You might be eager to get out of your home and hit the open roads again during the Covid-19 pandemic since it’s the only thing open.
However, you’ve got to keep in mind that just because the numbers are beginning to sound good and the curve has been flattened, you’ve got to get rid of all the safety measures and go back to your same routine.
If you really want to hit the open roads, you’ve got to keep your RV safe. Aside from having an RV repair Spokane service, here are a couple of tips you can follow when disinfecting your RV:
Recommended Disinfection Process
You’ve got to keep in mind that disinfecting and cleaning is not the same. For those who don’t know, cleaning is the removal of impurities, grease, and dirt. It doesn’t kill viruses, bacteria, and germs. However, it is crucial to get rid of this debris before you start disinfecting.
On the other hand, disinfecting is utilizing chemicals suggested by the EPA, WHO, and CDC to get rid of viruses and bacteria on surfaces. For instance, you might not sanitize or clean the area if you spray a disinfectant on a surface that has grease.
TVs, Computer Screens, Cell Phones, and Other Electronics
Oftentimes, these are neglected things when it comes to disinfecting and cleaning. However, these items do get touched by the finger and face and have to be disinfected as well using the process that we will mention below. This is particularly true for your smartphones.
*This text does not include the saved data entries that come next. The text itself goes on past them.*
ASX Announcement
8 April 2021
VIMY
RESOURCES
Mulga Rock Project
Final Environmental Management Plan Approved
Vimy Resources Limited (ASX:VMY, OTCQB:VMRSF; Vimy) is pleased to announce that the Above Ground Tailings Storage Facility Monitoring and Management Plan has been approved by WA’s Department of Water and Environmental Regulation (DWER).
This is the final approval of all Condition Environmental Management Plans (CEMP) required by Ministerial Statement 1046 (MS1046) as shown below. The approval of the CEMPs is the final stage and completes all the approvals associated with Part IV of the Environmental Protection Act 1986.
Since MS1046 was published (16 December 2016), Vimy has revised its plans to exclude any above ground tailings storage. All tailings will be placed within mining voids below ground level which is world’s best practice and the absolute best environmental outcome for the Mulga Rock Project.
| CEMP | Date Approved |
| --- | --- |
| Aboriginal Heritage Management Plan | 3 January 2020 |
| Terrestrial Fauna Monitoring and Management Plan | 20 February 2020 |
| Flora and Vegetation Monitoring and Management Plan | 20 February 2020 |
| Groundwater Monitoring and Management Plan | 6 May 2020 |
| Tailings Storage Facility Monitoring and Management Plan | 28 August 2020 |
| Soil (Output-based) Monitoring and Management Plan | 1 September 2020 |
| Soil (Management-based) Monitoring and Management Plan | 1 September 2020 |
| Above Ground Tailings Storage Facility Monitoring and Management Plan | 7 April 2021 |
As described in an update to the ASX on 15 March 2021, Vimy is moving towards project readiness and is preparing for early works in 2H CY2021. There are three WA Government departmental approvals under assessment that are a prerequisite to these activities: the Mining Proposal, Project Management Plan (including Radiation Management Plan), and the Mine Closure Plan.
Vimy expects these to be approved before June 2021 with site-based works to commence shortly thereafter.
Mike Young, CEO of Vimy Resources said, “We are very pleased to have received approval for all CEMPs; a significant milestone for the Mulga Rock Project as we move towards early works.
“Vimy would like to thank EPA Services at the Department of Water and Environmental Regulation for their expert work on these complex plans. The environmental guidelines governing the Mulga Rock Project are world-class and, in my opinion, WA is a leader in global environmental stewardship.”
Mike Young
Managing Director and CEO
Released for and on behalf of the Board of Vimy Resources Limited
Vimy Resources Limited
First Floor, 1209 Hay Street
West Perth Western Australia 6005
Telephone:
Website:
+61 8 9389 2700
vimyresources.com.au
However, what if you are a regular RV owner who does not allow any person inside their RV and is practicing social distancing? Well, if you’re this type of person, it means you perhaps do not have to disinfect or sanitize right away for the whole RV. However, you’ve got to take precautions and be ready whenever you’re out in places where there are other people.
Disinfecting Soft Surfaces
You’ll find a lot of soft surfaces inside your RV. This includes older woven wood window blinds, window treatment, bed linens, chairs, couches, fabrics, and carpets. As much as possible, you should have them washed using hot water. If that isn’t the case, you can use the disinfectant spray suggested by the CDC to treat them.
First of all, when cleaning and disinfecting your RV, you’ve got to wear PPE protective gloves. The recommended one is the 5-7 mil nitrate glove. Usually, almost every RV owner has this type of glove to utilize when getting rid of the holding tanks. First, you’ve got to clean the surface using a combination of soap and water. Next, use the EPA-registered household disinfectant to disinfect the area. You can either use disinfectant wipes or spray.
Also, you can utilize a bleach solution by adding 4 tsp. of bleach to 4 quarts of water or 5 tbsp. of bleach to 1 gallon of water. You’ve got to ensure the surface won’t be affected by the solution. Make sure you test it first before you completely apply the solution.